[EXERCISE] The answer must be an exact reproduction of the lines from the start of the records below through the line containing "l’alinéa (1)_b_), l’acquisition", and nothing more.

RECORD EXTRACTS: Begin

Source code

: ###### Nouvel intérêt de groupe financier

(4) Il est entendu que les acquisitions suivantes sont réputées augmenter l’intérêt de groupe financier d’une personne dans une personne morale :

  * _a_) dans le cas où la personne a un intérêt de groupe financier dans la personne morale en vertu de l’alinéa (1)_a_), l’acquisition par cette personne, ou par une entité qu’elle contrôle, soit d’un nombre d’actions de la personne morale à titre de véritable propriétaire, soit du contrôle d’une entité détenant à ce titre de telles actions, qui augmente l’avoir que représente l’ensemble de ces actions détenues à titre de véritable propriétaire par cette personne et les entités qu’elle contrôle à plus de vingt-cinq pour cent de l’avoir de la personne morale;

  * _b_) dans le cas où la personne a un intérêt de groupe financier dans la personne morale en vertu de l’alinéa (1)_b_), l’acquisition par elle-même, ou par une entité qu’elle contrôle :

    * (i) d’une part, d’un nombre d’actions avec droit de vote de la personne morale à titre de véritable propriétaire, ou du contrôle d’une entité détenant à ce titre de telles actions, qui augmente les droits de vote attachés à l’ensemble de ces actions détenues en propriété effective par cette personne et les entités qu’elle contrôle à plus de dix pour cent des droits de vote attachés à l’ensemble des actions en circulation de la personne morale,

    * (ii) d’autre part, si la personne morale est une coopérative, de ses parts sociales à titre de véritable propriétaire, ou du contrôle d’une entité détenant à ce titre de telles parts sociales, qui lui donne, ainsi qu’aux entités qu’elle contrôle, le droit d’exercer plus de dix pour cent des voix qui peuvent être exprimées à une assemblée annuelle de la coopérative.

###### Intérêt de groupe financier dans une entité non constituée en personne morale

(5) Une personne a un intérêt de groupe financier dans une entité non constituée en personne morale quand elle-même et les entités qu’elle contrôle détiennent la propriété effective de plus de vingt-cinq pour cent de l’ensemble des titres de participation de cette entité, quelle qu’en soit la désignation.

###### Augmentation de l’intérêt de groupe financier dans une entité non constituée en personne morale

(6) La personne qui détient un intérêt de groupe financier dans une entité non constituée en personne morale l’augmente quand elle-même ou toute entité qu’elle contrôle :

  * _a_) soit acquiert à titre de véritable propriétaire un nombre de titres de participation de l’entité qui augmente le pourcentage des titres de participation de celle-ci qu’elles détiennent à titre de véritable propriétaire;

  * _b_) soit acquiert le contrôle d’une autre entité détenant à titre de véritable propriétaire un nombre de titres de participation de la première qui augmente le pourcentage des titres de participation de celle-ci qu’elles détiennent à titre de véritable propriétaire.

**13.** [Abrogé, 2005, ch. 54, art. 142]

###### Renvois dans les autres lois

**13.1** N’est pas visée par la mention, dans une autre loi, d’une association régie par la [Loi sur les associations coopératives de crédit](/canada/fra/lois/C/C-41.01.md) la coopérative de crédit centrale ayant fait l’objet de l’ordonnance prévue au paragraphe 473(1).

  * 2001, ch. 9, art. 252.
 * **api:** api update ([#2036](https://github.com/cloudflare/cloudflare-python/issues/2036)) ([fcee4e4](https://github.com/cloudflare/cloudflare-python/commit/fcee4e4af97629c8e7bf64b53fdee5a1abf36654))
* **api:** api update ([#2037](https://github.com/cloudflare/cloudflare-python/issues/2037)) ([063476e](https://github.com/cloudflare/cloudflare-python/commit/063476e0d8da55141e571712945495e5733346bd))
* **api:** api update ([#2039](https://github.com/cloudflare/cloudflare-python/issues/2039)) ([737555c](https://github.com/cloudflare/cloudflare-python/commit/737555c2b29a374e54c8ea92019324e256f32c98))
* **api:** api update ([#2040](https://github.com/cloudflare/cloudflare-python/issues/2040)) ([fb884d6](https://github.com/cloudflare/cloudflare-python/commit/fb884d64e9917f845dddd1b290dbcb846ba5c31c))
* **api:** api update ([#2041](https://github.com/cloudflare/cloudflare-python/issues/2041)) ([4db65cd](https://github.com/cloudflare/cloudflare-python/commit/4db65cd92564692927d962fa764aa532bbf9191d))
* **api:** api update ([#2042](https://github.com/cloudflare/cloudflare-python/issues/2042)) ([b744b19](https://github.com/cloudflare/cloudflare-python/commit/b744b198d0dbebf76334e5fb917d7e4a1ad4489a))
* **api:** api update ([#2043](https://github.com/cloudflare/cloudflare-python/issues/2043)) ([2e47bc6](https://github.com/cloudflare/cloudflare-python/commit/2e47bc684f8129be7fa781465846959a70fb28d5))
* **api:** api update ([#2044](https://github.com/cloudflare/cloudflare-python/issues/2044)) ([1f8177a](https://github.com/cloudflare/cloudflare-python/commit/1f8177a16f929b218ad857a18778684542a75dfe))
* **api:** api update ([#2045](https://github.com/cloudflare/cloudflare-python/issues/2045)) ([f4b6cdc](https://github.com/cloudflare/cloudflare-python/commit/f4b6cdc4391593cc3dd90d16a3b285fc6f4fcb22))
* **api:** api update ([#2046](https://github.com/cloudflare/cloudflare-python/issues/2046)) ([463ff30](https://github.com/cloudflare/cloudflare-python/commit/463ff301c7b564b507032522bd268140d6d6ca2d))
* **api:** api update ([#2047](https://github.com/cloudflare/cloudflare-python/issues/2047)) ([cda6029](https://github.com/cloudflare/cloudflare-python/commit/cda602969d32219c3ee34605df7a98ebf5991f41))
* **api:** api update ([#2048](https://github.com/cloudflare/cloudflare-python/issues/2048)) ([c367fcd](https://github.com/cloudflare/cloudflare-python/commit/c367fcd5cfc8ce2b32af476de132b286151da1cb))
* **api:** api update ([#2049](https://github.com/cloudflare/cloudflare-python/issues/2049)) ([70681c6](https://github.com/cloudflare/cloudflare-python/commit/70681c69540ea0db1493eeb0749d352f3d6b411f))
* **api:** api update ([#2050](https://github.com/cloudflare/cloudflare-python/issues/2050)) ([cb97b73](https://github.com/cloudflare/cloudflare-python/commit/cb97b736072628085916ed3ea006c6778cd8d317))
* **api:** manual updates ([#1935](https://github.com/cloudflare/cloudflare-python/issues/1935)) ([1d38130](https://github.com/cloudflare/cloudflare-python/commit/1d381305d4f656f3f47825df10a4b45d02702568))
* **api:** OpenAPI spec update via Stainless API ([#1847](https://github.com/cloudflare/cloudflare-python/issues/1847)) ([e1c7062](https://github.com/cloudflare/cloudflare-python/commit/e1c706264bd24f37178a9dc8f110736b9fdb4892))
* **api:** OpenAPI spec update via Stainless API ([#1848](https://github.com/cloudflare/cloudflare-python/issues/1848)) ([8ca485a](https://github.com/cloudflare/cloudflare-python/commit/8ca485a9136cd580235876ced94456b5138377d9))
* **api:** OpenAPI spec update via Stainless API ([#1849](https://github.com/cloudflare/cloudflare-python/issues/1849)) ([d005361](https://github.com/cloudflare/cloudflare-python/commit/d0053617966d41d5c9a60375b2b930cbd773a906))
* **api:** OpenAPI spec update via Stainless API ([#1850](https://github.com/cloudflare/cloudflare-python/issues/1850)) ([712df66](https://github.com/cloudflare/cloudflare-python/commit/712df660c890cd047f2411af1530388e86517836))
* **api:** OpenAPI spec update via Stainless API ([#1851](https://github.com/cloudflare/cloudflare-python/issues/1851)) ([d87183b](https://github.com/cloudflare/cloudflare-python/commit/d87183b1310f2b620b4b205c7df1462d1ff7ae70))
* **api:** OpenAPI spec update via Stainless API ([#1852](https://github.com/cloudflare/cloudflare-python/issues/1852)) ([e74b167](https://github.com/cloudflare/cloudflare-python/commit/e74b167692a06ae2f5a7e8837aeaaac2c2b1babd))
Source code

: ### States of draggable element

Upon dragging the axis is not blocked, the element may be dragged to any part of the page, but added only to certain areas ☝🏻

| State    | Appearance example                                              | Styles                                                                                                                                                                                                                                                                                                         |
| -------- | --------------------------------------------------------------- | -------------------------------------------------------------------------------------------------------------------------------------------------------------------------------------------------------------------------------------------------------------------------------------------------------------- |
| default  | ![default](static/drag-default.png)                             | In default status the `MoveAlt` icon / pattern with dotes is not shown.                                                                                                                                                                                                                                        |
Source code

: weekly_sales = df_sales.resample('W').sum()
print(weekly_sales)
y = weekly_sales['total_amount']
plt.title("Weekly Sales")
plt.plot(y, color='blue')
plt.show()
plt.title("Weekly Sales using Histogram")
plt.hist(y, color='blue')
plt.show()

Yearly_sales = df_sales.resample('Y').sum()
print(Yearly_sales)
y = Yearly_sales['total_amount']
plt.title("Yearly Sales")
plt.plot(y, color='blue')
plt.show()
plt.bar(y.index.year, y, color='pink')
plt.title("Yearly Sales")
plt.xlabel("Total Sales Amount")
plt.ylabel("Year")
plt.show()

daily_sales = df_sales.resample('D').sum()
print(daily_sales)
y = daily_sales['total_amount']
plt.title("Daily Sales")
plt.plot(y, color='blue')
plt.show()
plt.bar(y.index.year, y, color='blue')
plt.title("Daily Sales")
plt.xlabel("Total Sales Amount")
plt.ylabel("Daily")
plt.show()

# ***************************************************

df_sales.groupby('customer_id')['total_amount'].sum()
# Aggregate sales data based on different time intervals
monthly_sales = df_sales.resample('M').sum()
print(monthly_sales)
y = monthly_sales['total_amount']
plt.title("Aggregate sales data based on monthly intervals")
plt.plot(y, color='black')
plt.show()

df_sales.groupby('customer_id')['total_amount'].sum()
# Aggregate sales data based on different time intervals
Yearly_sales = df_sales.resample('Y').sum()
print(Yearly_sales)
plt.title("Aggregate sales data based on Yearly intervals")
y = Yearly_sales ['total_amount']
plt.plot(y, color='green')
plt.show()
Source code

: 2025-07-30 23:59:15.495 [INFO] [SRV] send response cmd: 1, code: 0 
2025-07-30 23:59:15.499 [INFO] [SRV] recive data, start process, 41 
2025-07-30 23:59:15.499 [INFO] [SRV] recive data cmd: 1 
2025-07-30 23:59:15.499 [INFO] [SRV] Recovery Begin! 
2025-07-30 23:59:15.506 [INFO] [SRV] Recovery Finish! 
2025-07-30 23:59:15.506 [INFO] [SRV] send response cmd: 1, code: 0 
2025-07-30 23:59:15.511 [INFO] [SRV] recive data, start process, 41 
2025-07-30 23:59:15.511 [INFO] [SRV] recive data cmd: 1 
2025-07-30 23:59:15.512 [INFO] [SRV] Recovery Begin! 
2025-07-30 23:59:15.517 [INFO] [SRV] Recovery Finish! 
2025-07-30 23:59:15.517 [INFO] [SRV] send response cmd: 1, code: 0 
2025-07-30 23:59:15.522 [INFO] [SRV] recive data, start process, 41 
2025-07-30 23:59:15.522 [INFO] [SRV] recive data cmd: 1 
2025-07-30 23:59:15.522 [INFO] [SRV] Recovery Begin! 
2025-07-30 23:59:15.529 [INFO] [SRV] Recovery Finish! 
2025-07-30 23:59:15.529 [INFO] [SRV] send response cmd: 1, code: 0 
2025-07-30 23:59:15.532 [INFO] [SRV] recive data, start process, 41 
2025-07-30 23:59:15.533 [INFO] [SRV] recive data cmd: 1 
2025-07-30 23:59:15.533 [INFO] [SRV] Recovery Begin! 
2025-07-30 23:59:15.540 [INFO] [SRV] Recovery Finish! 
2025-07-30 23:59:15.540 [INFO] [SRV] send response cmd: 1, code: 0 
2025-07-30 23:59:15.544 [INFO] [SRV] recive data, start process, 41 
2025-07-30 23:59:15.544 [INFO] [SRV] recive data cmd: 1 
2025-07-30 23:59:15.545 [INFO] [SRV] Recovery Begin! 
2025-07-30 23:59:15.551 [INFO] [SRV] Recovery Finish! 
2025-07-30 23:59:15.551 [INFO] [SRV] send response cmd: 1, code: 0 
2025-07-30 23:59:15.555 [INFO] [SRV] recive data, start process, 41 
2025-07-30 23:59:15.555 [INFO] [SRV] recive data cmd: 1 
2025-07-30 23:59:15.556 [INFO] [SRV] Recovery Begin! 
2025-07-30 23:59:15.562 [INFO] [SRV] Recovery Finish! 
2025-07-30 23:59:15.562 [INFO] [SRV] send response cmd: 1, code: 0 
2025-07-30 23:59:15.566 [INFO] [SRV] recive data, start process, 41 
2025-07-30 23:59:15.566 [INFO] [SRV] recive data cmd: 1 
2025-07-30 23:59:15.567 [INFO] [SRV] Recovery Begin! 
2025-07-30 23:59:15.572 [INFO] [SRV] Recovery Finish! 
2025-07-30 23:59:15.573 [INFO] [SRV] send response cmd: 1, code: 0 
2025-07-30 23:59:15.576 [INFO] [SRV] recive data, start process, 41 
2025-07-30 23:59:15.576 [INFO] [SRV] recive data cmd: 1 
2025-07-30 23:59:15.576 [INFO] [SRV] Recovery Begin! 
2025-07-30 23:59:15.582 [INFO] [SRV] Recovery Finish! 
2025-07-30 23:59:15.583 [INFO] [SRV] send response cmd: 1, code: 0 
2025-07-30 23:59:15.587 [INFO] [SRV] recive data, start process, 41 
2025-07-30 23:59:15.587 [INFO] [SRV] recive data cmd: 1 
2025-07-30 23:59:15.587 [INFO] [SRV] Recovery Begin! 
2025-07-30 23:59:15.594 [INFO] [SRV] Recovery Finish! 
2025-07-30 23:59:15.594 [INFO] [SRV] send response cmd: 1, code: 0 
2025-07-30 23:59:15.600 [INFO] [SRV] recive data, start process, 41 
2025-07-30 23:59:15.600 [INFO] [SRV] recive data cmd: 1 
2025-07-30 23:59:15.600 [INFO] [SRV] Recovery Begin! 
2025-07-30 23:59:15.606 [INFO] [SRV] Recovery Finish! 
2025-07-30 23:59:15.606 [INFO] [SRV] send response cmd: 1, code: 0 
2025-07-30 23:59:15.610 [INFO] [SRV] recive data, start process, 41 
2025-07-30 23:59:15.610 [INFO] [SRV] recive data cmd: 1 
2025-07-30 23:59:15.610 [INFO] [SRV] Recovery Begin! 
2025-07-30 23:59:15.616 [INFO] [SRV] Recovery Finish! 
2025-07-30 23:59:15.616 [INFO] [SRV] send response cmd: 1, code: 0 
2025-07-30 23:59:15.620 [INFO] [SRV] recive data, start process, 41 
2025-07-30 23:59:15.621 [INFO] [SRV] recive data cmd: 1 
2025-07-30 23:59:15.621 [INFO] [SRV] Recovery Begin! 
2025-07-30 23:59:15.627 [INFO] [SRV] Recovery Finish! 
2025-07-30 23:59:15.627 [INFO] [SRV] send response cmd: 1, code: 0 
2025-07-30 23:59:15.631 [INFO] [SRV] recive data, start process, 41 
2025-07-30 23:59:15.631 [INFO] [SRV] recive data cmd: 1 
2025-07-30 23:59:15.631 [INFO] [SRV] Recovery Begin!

RECORD EXTRACTS: End

[ANSWER FOR THE TASK]
Source code

: ###### Nouvel intérêt de groupe financier

(4) Il est entendu que les acquisitions suivantes sont réputées augmenter l’intérêt de groupe financier d’une personne dans une personne morale :

  * _a_) dans le cas où la personne a un intérêt de groupe financier dans la personne morale en vertu de l’alinéa (1)_a_), l’acquisition par cette personne, ou par une entité qu’elle contrôle, soit d’un nombre d’actions de la personne morale à titre de véritable propriétaire, soit du contrôle d’une entité détenant à ce titre de telles actions, qui augmente l’avoir que représente l’ensemble de ces actions détenues à titre de véritable propriétaire par cette personne et les entités qu’elle contrôle à plus de vingt-cinq pour cent de l’avoir de la personne morale;

  * _b_) dans le cas où la personne a un intérêt de groupe financier dans la personne morale en vertu de l’alinéa (1)_b_), l’acquisition par elle-même, ou par une entité qu’elle contrôle :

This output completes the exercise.